Parmi les 32 pays de l'OTAN , seuls 14 reconnaissent la Palestine. Aux neuf pays de l'UE membres des deux organisations qui reconnaissent la Palestine s'ajoutent l'Albanie, l'Islande, le Monténégro, la Norvège et la Turquie. Ce chiffre est plus important au sein du G20 – le groupe des 19 pays les plus industrialisés du monde, plus l'UE – où la moitié du groupe reconnaît la Palestine. Les sept pays du G7 (dont aucun ne reconnaît la Palestine), l'Australie et la Corée du Sud restent en dehors du groupe. Cependant, cet équilibre devrait changer en septembre si la France, le Royaume-Uni et le Canada – qui sont membres de l'OTAN, du G7 et, par conséquent, du G20 – reconnaissent la Palestine.
La Palestine est-elle un État membre des Nations Unies ?Bien que la plupart des États des Nations Unies reconnaissent la Palestine, son statut n'est pas celui de membre à part entière, mais plutôt celui d' observateur permanent , ce qui lui permet de participer aux travaux de l'ONU, mais sans droit de vote sur les décisions et les résolutions. Le seul autre État bénéficiant de ce statut est le Vatican.
Pour être reconnu comme État à part entière, un pays doit soumettre une candidature au Secrétaire général des Nations Unies. La Palestine a soumis cette candidature à deux reprises : en 2011, puis en avril dernier. Le Secrétaire général examine la candidature et la transmet au Conseil de sécurité, qui décide ensuite si elle doit être examinée par l’Assemblée générale, l’organe qui regroupe tous les États membres.
Pour qu'un État devienne membre à part entière, il doit recueillir neuf voix pour au Conseil de sécurité (15 membres) – et aucun veto des cinq membres permanents – et les deux tiers des voix à l'Assemblée générale. Cependant, la dernière candidature de la Palestine a été rejetée par les États-Unis , l'un des membres permanents.

▲ La Palestine est l’un des deux seuls membres dotés du statut d’observateur permanent auprès de l’ONU
SARAH YENESEL/EPA
Outre leur appartenance au G7 et à l'OTAN, deux des États ayant annoncé ces derniers jours leur reconnaissance de la Palestine occupent également une position importante : la France et le Royaume-Uni sont membres permanents du Conseil de sécurité de l'ONU. Cependant, le fonctionnement de cette institution exige, comme indiqué précédemment, que les décisions soient prises sans veto de la part des membres permanents : la Russie, la Chine et les États-Unis.

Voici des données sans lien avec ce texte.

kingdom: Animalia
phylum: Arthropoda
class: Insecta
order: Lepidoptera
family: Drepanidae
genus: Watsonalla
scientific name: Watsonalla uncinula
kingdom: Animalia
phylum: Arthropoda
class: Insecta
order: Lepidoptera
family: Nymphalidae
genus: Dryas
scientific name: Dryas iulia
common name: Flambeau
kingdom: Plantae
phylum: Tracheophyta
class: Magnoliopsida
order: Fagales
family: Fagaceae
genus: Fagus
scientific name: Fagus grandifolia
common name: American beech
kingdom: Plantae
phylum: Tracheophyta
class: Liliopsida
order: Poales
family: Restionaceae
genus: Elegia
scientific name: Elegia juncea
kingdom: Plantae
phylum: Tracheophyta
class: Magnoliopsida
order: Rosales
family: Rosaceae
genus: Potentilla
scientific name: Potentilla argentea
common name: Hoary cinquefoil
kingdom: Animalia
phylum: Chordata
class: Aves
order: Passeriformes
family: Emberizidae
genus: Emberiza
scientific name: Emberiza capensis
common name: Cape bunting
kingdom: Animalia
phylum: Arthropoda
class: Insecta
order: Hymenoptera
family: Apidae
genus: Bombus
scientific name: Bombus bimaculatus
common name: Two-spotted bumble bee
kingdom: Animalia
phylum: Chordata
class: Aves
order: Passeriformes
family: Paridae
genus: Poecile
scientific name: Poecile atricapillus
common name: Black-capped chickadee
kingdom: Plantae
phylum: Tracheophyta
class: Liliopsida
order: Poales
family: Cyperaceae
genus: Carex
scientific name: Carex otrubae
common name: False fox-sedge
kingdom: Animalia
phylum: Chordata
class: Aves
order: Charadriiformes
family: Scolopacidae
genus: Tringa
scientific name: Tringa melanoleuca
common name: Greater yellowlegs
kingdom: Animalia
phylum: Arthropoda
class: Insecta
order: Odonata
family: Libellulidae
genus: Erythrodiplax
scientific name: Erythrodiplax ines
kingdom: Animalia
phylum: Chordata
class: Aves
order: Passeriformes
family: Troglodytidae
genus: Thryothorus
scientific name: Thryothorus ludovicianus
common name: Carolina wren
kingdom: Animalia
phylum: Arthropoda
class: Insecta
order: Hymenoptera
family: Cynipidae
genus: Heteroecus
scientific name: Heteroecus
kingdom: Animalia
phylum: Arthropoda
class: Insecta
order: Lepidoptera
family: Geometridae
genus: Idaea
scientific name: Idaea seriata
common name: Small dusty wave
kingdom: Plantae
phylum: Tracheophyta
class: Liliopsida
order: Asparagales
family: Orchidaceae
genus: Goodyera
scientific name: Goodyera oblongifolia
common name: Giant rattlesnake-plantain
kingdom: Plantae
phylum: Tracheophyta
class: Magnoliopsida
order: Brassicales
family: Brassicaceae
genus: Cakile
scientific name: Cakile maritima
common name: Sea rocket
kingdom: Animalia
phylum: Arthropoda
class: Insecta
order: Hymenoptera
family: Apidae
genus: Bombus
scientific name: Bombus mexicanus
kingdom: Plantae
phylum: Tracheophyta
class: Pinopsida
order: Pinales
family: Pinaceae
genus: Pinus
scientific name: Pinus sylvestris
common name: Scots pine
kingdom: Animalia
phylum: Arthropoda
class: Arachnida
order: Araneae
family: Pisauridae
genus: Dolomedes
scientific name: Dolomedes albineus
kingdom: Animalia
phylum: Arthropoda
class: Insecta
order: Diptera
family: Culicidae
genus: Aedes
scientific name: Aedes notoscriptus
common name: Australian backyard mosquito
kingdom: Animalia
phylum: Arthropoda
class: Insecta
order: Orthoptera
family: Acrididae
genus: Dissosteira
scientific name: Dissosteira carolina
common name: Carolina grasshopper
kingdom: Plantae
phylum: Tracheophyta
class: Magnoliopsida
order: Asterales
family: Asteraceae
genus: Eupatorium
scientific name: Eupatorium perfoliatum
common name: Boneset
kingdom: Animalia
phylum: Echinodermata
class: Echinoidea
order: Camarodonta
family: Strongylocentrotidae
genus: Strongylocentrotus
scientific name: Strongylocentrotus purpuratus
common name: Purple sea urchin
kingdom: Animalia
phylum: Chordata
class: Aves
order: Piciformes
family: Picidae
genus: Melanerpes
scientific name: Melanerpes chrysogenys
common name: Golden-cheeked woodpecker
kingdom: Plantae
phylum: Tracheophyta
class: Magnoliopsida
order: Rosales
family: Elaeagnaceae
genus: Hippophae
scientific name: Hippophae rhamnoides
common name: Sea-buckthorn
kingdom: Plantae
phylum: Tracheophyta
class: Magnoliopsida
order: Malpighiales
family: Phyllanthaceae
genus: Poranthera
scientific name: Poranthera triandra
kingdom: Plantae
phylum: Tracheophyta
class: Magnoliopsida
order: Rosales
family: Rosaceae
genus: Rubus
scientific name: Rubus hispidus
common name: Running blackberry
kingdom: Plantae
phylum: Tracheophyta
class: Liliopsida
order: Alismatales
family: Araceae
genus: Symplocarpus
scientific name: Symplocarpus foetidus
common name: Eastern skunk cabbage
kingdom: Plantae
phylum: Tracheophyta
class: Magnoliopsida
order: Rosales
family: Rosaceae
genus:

Or, ce ne sont ni la France ni le Royaume-Uni qui ont opposé leur veto à l'adhésion de la Palestine aux Nations Unies, mais les États-Unis. Par conséquent, pour que sa candidature soit retenue, Washington devrait, au minimum, s'abstenir. Compte tenu des liens étroits entre les États-Unis et Israël , particulièrement évidents entre les administrations de Donald Trump et de Benjamin Netanyahou, cette possibilité ne semble pas plus réaliste qu'il y a un an. De fait, les États-Unis n'ont manifesté aucun intérêt à suivre cette tendance internationale. Au contraire, ils ont condamné ces annonces. Pour ces raisons, il est extrêmement improbable que la reconnaissance de l'État de Palestine par plusieurs puissances internationales modifie son statut aux Nations Unies.